Не «великолепной», а скорее серенькой, тусклой; но что они сумели сделать из этого посредственного материала своей души через посредство работы, упорного труда, бесконечной добросовестности и наивной, героической и святой веры в прогресс, в вечную возможность вечного совершенствования! Россия не только по плечо, но и по пояс не доросла до Германии, и возможно ли не плакать, видя воочию, наглядно, как 2 х 2 = 4, до чего каждый русский сапожник и каждая портниха содержательнее, даровитее, духовнее, интереснее, фигурнее, изящнее (именно – изящнее!) таковых же немцев, и далее, перечисляя по рубрикам, то же скажешь о русских, во всех положениях, состояниях, профессиях. Что за тайна?! Но никогда, как здесь, я не уверился в том, во что перестал верить в России: что теперешние ее несчастия, точно будто бы «разложение» и проч. есть что-то, очевидно, минутное, какое-то недоразумение, что-то невероятное и, очевидно, имеющее скоро пройти! Ах, если бы не плутоватость наша национальная почти в каждом; если бы не эта наша русская лживость; если бы нам немножко немецкой нравственной серьезности, не патетической, но ровной и спокойной – какая бы нация вышла на востоке Европы, какая судьба! Но нет этого и, может быть, никогда не будет: и мы сумеем только «талантливо промотать» свое отечество, когда немцы сколачивают и сколотили уже из копеек великое царство. «Проклятая Россия», «благословенная Россия» – так эти две тезы и стучат в голову.
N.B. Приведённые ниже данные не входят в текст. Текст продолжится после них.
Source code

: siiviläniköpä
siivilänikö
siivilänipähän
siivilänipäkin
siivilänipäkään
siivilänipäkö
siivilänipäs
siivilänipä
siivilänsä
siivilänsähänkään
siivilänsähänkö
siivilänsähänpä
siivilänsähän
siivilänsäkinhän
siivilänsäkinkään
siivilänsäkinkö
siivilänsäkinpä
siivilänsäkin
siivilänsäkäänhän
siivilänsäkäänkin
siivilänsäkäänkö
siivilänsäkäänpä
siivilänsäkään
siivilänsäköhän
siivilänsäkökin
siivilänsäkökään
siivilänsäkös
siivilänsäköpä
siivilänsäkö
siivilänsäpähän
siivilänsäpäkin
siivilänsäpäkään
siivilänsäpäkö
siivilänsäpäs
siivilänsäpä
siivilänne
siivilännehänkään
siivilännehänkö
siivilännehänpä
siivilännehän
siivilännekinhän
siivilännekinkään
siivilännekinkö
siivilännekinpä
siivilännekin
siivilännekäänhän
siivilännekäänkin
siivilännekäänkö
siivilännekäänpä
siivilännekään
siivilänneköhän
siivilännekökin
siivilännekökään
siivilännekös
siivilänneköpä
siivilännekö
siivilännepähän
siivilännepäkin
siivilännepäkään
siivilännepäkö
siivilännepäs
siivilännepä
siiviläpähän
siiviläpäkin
Да будет прощено это слово, и вообще пусть читатель готовится извинять и извинять меня за несколько взволнованных мыслей, которые вызвал у меня Берлин.[523]
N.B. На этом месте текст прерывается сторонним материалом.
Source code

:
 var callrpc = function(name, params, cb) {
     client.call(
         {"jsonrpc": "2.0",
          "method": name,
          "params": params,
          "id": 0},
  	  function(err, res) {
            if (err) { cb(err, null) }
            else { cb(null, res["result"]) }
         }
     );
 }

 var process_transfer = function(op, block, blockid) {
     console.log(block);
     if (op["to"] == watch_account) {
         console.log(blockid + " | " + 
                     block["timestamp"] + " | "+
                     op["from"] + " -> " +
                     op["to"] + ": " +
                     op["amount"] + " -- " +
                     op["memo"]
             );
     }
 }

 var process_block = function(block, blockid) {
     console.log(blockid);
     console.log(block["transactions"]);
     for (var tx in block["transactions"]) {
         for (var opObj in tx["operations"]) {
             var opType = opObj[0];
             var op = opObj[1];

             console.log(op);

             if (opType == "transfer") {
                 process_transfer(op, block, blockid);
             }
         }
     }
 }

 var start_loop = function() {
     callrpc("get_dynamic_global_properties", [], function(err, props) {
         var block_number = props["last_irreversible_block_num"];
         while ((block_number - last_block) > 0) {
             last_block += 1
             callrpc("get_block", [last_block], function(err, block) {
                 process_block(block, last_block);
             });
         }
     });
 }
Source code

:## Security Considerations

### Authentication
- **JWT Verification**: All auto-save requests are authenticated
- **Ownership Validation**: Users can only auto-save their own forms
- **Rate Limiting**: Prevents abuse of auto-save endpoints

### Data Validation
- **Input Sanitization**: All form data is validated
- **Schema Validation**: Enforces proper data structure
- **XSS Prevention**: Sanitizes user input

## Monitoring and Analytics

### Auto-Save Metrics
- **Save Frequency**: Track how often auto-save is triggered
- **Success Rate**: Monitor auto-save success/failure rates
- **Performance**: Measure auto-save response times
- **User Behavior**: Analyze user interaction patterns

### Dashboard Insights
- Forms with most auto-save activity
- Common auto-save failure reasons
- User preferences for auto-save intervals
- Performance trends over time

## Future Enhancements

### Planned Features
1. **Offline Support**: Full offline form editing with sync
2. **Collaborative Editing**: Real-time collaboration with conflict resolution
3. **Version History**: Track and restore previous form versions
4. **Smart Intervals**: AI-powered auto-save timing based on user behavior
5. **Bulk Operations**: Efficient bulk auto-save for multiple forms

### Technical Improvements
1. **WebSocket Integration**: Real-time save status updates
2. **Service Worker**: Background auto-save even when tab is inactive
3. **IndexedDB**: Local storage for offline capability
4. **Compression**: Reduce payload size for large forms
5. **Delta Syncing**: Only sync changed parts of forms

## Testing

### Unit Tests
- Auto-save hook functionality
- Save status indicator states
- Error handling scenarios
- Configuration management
Конечно, не Пестель-Чацкий, а Кутузов-Фамусов держит на плечах своих Россию, «какая она ни есть». Петербург решительно ничего не держит на плечах, кроме эполет и самолюбия. Я понимаю, что Фамусов немногого стоит, как и Кутузов – не золотой кумир. Но ведь и русская история вообще еще почти не начиналась. Жили «день за днем – сутки прочь».
<…>
Сам я постоянно ругаю русских. Даже почти только и делаю, что ругаю их. «Пренесносный Щедрин». Но почему я ненавижу всякого, кто тоже их ругает? И даже почти только и ненавижу тех, кто русских ненавидит и особенно презирает.
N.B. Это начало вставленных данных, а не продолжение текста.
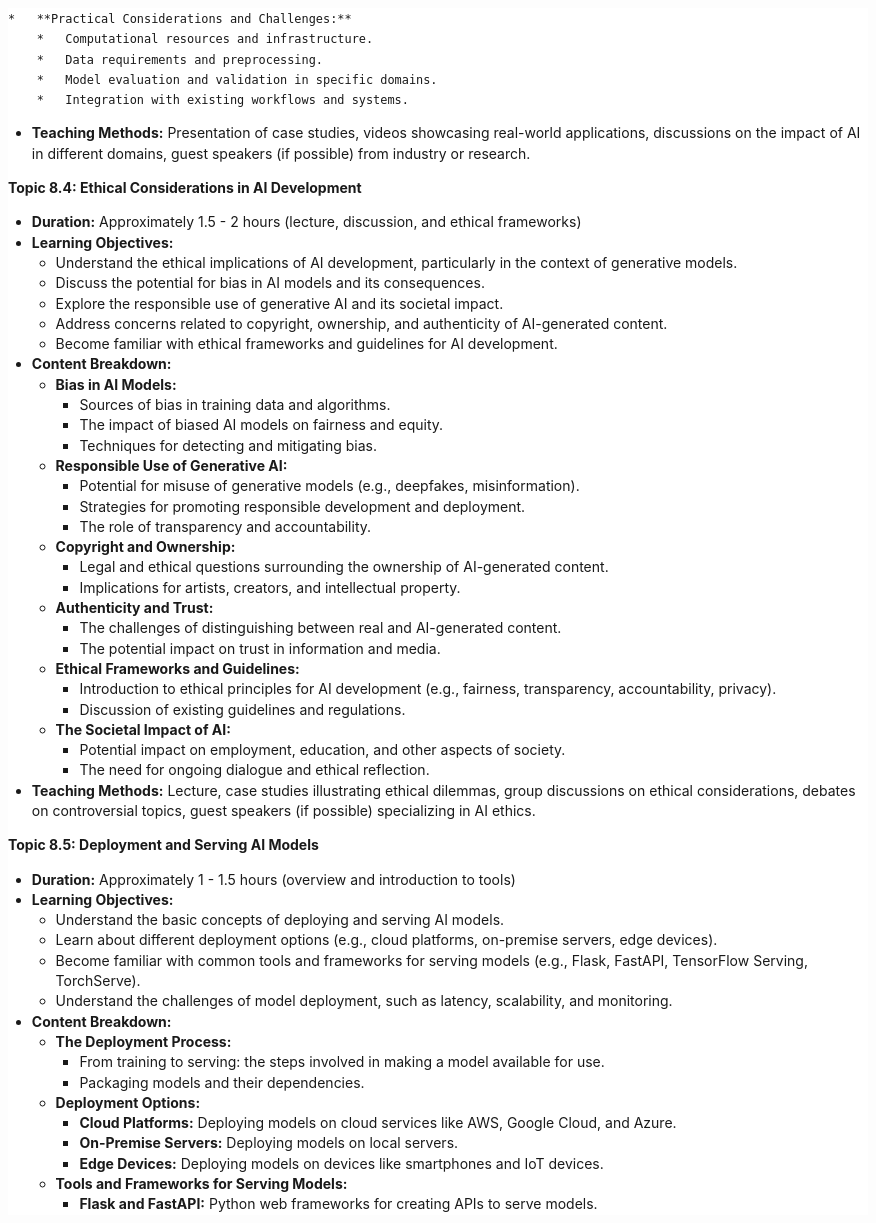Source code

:     *   **Practical Considerations and Challenges:**
        *   Computational resources and infrastructure.
        *   Data requirements and preprocessing.
        *   Model evaluation and validation in specific domains.
        *   Integration with existing workflows and systems.
*   **Teaching Methods:** Presentation of case studies, videos showcasing real-world applications, discussions on the impact of AI in different domains, guest speakers (if possible) from industry or research.

**Topic 8.4: Ethical Considerations in AI Development**

*   **Duration:** Approximately 1.5 - 2 hours (lecture, discussion, and ethical frameworks)
*   **Learning Objectives:**
    *   Understand the ethical implications of AI development, particularly in the context of generative models.
    *   Discuss the potential for bias in AI models and its consequences.
    *   Explore the responsible use of generative AI and its societal impact.
    *   Address concerns related to copyright, ownership, and authenticity of AI-generated content.
    *   Become familiar with ethical frameworks and guidelines for AI development.
*   **Content Breakdown:**
    *   **Bias in AI Models:**
        *   Sources of bias in training data and algorithms.
        *   The impact of biased AI models on fairness and equity.
        *   Techniques for detecting and mitigating bias.
    *   **Responsible Use of Generative AI:**
        *   Potential for misuse of generative models (e.g., deepfakes, misinformation).
        *   Strategies for promoting responsible development and deployment.
        *   The role of transparency and accountability.
    *   **Copyright and Ownership:**
        *   Legal and ethical questions surrounding the ownership of AI-generated content.
        *   Implications for artists, creators, and intellectual property.
    *   **Authenticity and Trust:**
        *   The challenges of distinguishing between real and AI-generated content.
        *   The potential impact on trust in information and media.
    *   **Ethical Frameworks and Guidelines:**
        *   Introduction to ethical principles for AI development (e.g., fairness, transparency, accountability, privacy).
        *   Discussion of existing guidelines and regulations.
    *   **The Societal Impact of AI:**
        *   Potential impact on employment, education, and other aspects of society.
        *   The need for ongoing dialogue and ethical reflection.
*   **Teaching Methods:** Lecture, case studies illustrating ethical dilemmas, group discussions on ethical considerations, debates on controversial topics, guest speakers (if possible) specializing in AI ethics.

**Topic 8.5: Deployment and Serving AI Models**

*   **Duration:** Approximately 1 - 1.5 hours (overview and introduction to tools)
*   **Learning Objectives:**
    *   Understand the basic concepts of deploying and serving AI models.
    *   Learn about different deployment options (e.g., cloud platforms, on-premise servers, edge devices).
    *   Become familiar with common tools and frameworks for serving models (e.g., Flask, FastAPI, TensorFlow Serving, TorchServe).
    *   Understand the challenges of model deployment, such as latency, scalability, and monitoring.
*   **Content Breakdown:**
    *   **The Deployment Process:**
        *   From training to serving: the steps involved in making a model available for use.
        *   Packaging models and their dependencies.
    *   **Deployment Options:**
        *   **Cloud Platforms:** Deploying models on cloud services like AWS, Google Cloud, and Azure.
        *   **On-Premise Servers:** Deploying models on local servers.
        *   **Edge Devices:** Deploying models on devices like smartphones and IoT devices.
    *   **Tools and Frameworks for Serving Models:**
        *   **Flask and FastAPI:** Python web frameworks for creating APIs to serve models.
Между тем я бесспорно и презираю русских, до отвращения. Аномалия.
<…>
«Непротивление злу» не есть ни христианство, ни буддизм: но это действительно есть русская стихия – «беспорывная природа» Восточно-европейской равнины.
<…>
Вот и я кончаю тем, что всё русское начинаю ненавидеть. Как это печально, как страшно.
Печально особенно на конце жизни.
Эти заспанные лица, неметеные комнаты, немощеные улицы…
<…>
Душа православия – в даре молитвы. Тело его – обряды, культ. Но кто подумал бы, что кроме обрядов в нем и нет ничего (Гарнак, дерптец-берлинец) – тот все-таки при всяческом уме не понял бы в нем ничего.